Leigh: When we look at working with regional governments and large enterprises, it’s crucial to approach every project with empathy and avoid causing internal rifts. You are dealing with large bureaucracies relying on legacy technologies, so you need to tread carefully when bringing in a disruptive technology like Lina’s.
You need to make sure that it fits within the existing ecosystem and that it can be consumed by all of the stakeholders. With a digital driver’s license project for the Laos government, for example, these stakeholders included the license holder, the police and the intergovernmental departments that are accessing the data as well. What really helped to make it a success was the government’s readiness to embrace new technologies, its digital maturity – in fact, they leapfrogged existing solutions to embrace truly cutting-edge technology.
And while Lina solved some very specific problems, like fighting fraud and building trust in the government, the technology has a much wider use, because now you have a centralized digital ID database accessible by all departments that is safe, trustworthy and immutable.
How can lessons learned from the Laos project be applied in Vietnam?
Mitchell: When you look at Vietnam and some other emerging economies in the region, you realize that different governmental bodies and agencies operate independently and have different sets of data that they don’t share with each other. And so I think the very first opportunity for Lina is helping SEA governments, starting on the country level, to become part of a more connected model allowing them to better engage with the public.

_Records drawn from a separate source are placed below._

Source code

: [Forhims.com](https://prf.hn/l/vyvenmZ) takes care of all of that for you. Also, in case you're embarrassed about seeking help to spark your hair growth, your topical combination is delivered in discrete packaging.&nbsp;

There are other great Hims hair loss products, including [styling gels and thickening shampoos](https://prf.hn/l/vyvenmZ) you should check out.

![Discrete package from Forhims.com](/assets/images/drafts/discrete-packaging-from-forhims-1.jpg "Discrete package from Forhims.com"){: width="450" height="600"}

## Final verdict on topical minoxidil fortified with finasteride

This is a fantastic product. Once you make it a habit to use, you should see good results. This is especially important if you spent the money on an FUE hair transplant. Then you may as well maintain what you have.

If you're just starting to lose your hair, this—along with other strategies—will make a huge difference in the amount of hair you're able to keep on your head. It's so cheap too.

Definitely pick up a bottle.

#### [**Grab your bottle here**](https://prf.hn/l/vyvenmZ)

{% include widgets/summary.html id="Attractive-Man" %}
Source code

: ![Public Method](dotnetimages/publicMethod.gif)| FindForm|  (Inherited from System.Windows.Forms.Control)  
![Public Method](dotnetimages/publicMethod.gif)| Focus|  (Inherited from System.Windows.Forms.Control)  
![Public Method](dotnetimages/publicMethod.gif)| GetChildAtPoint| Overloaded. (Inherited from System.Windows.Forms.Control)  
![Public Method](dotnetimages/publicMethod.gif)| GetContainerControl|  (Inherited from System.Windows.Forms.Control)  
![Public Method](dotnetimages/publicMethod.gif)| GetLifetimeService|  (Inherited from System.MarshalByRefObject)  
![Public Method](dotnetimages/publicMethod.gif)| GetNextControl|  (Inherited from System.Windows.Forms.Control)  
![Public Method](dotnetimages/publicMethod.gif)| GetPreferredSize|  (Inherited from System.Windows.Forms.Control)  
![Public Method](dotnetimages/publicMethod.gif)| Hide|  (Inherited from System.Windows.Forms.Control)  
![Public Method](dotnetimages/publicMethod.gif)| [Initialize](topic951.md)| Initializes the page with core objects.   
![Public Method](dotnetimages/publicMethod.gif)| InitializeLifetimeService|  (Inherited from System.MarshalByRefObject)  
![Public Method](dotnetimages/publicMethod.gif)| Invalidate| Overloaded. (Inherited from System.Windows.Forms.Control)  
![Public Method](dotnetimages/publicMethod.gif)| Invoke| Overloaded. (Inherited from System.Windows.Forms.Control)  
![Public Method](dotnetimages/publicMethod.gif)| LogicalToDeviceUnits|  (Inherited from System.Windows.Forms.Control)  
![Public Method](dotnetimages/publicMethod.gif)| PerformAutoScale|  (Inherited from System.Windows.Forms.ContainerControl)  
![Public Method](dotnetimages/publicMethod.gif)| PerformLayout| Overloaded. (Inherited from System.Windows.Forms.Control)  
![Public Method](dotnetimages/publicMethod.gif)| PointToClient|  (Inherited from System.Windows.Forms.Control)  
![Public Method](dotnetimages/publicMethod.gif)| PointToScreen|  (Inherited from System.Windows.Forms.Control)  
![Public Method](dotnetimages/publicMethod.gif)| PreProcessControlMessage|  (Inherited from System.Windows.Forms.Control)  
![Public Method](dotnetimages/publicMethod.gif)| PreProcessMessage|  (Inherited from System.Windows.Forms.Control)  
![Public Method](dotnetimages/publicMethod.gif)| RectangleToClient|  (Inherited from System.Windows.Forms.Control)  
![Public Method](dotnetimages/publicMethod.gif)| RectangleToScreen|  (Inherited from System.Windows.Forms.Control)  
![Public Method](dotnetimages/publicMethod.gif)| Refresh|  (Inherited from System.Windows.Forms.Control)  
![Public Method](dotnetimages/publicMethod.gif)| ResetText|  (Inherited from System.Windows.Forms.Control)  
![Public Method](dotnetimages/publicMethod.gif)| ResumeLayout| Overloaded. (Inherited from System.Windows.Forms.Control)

We call it a permissioned regional network, part of our E-Government Alliance (EGA).
Leigh: We are now in a position to become regional players: first in the ASEAN region, then the EU. To succeed in digitization and integration on a regional level, you need to have a certain level of maturity, from leadership and talent to strong technology and right connections. Lina has that.
Alongside the challenges that are unique to each Southeast Asian country, there are a number of common needs that can be more effectively addressed on a regional, rather than country level. Lina can act as a connector, allowing governments to learn from each other.

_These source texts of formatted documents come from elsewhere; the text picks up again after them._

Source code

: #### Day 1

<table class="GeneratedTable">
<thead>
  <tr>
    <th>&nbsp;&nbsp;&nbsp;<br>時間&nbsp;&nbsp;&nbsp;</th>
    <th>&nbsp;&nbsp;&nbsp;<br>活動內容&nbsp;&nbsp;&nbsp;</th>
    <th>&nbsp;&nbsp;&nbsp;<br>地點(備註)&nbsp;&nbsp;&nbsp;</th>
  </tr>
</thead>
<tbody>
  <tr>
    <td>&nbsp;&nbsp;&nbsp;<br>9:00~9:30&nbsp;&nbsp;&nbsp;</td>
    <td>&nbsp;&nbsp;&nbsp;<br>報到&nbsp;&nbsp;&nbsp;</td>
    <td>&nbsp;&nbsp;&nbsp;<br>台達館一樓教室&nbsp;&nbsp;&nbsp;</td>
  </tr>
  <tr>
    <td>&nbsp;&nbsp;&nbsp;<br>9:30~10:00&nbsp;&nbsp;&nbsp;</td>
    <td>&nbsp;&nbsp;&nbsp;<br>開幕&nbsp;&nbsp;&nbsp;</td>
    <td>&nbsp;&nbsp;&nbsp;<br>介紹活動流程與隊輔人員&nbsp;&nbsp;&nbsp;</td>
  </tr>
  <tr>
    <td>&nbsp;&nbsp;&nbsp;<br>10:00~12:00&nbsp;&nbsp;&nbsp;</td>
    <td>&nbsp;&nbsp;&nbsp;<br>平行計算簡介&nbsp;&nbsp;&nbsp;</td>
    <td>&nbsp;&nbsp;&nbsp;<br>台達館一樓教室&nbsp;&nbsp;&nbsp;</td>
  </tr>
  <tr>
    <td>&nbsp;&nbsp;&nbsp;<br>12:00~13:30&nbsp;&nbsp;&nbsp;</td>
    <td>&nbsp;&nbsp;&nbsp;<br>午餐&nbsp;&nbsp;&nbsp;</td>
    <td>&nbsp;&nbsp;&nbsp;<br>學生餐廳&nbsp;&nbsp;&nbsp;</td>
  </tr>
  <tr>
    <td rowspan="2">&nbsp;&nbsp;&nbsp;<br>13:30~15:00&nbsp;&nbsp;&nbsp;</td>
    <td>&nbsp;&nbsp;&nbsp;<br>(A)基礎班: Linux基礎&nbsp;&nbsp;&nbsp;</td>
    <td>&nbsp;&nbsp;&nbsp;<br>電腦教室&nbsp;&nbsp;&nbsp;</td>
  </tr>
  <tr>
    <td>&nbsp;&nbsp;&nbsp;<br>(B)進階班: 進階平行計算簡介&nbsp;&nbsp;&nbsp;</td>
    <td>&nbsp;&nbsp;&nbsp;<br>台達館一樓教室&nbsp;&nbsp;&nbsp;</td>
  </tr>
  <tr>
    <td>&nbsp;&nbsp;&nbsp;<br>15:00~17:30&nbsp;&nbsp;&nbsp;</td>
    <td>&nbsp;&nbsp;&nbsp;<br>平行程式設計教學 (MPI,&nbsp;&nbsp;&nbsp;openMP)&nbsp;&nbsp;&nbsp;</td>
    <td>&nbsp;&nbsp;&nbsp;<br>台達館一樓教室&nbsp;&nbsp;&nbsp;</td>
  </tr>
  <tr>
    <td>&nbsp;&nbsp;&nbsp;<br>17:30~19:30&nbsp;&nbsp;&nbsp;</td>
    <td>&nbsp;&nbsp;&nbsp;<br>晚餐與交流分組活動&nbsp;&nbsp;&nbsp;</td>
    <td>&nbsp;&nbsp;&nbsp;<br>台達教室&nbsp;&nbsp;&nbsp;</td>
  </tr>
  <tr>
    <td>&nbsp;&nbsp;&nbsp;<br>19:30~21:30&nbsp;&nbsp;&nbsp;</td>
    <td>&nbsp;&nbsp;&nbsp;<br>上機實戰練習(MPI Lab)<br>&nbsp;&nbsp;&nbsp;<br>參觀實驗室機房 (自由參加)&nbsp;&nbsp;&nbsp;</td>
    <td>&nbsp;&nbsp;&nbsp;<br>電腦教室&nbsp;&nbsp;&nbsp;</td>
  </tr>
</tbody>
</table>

Once a group of Asian governments has come together to form a collective of collaborators, we can then extend an invitation to more digitally advanced nations, such as New Zealand, to come in and advise on strategy and implementation.
In Vietnam, do you anticipate digital transformation to be adopted more readily by the private or public sector?
Mitchell: Vietnam has a very advanced e-commerce industry with a solid foundation of supply chain logistics. And a ravenous appetite for new tech, as has been demonstrated by the Vietnamese enterprises time and again. So I expect the trend to continue.
When it comes to adoption by the government, things are different. Because each government body has a different level of maturity and because they rely on different digital platforms and more often than not have different workplace cultures, homogenizing these varying legacy technologies will be an uphill battle. So it will take time.
What place do emerging technologies occupy in your strategy?
Leigh: Emerging technologies like 5G, AI, biometrics, geospatial information, advanced, predictive and prescriptive analytics, as well as democratization of algorithms, will certainly open new opportunities. 5G, for example, is currently being rolled out in countries like New Zealand and the UAE, with Asia not far behind. The potential of this technology is huge.
Mitchell: For me, Lina’s focus has always been not on technology per se but on the journey. Since its foundation in 2017, Lina Network has been evolving as technology is evolving. So whatever the next big thing in tech is going to be, Lina will be at the forefront, just as we are with blockchain.